::: RECORDS PROVIDED
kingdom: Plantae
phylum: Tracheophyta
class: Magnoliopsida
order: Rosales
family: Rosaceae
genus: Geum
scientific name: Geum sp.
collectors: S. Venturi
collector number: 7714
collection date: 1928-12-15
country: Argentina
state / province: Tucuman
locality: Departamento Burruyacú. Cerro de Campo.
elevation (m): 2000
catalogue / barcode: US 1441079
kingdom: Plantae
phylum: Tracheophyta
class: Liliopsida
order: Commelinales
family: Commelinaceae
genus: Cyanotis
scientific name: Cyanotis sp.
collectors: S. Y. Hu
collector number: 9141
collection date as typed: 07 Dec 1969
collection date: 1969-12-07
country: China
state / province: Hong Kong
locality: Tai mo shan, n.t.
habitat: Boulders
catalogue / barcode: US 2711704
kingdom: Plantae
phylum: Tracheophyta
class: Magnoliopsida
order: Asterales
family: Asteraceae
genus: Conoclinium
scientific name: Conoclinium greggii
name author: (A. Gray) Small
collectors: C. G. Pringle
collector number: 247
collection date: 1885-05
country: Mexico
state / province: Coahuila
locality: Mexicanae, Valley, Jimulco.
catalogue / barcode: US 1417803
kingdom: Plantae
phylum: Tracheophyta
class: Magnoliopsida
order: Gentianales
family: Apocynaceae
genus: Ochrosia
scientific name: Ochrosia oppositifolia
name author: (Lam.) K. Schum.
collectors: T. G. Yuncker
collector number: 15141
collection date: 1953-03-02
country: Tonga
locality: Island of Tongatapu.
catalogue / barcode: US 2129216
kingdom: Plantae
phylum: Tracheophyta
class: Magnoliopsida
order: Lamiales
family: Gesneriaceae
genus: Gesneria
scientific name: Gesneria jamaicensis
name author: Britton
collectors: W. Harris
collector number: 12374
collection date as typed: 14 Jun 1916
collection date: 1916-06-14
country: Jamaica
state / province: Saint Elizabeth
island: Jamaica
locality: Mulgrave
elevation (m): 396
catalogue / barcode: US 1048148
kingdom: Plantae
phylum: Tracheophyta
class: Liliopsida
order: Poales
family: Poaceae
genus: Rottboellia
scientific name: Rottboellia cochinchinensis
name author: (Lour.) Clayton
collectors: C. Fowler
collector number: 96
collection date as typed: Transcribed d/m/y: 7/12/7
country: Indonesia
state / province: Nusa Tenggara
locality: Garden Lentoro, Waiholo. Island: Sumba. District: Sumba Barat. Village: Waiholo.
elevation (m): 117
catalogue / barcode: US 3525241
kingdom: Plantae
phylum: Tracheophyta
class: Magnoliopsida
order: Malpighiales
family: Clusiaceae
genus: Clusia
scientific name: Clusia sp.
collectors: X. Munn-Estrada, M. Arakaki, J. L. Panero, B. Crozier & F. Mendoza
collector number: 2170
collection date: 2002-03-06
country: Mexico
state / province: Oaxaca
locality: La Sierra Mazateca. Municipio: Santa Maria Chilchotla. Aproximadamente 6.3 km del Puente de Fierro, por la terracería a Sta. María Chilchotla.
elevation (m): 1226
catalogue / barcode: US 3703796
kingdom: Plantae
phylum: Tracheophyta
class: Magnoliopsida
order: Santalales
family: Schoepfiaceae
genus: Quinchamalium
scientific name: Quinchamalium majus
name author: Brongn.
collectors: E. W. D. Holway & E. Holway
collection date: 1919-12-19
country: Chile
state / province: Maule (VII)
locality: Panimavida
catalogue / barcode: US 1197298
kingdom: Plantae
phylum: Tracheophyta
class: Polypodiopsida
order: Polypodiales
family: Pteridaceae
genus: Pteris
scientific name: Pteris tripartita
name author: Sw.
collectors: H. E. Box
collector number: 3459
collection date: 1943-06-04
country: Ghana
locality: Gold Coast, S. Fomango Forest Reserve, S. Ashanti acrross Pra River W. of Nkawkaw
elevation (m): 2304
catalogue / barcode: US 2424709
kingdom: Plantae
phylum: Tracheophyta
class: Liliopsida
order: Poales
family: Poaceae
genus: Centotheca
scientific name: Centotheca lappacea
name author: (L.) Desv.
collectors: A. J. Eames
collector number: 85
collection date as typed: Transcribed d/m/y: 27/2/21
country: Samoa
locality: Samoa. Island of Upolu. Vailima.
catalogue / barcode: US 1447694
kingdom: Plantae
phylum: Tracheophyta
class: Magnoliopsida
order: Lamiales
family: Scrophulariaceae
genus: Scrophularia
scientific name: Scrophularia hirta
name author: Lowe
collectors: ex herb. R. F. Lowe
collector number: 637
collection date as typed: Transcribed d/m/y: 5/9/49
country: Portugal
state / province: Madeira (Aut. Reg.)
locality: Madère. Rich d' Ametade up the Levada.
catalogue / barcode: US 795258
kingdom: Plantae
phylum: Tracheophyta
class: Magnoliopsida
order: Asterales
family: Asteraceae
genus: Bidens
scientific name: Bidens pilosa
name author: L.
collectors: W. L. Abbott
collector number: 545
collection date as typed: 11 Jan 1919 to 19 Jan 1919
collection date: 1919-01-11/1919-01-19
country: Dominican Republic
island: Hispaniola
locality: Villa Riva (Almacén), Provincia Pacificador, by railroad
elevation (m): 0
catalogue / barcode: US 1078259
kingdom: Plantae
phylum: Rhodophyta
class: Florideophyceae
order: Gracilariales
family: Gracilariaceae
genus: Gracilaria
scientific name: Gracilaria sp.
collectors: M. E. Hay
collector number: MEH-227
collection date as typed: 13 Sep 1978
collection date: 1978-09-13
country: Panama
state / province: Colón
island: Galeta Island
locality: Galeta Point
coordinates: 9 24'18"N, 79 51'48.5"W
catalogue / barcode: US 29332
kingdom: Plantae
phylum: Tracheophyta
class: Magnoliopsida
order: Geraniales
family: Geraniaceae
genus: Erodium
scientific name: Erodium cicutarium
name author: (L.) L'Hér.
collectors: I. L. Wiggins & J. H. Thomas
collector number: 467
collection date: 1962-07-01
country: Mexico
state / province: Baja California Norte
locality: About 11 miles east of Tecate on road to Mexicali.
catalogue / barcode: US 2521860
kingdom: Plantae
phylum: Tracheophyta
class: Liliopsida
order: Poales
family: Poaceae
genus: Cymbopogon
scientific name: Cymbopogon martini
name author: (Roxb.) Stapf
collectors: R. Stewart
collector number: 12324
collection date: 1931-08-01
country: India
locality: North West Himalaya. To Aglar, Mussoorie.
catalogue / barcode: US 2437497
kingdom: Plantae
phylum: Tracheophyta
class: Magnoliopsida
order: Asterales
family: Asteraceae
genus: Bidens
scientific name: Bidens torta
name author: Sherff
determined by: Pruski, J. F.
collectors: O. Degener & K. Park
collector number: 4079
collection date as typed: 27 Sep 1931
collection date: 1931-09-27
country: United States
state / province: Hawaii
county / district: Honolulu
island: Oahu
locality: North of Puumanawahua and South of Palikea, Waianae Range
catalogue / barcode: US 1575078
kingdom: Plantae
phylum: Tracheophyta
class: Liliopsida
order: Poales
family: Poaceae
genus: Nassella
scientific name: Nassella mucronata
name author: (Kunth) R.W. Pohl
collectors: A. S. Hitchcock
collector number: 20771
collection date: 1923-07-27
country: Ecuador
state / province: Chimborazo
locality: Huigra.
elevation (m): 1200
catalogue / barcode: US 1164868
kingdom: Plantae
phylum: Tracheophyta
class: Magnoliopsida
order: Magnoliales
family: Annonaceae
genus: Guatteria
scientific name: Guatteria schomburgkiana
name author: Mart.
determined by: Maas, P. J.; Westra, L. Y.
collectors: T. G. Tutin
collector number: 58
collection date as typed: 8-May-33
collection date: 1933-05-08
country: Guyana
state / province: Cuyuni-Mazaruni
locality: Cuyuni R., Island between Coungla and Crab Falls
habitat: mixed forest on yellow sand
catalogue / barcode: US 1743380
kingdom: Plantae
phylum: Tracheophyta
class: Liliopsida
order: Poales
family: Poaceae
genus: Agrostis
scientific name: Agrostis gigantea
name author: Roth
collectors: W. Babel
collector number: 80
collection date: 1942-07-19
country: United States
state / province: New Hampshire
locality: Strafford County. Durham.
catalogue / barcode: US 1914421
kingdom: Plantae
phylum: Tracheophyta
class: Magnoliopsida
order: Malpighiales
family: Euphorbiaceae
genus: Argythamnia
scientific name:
::::::
WHAT THE TASK ASKS: Give the rows from the start of the records through the line containing "state / province: Tucuman" as a two-column CSV with the columns field and value, one line per row, with each field in double quotes and any line breaks turned into spaces.

THE COMPLETED TASK:
field,value
"kingdom:","Plantae"
"phylum:","Tracheophyta"
"class:","Magnoliopsida"
"order:","Rosales"
"family:","Rosaceae"
"genus:","Geum"
"scientific name:","Geum sp."
"collectors:","S. Venturi"
"collector number:","7714"
"collection date:","1928-12-15"
"country:","Argentina"
"state / province:","Tucuman"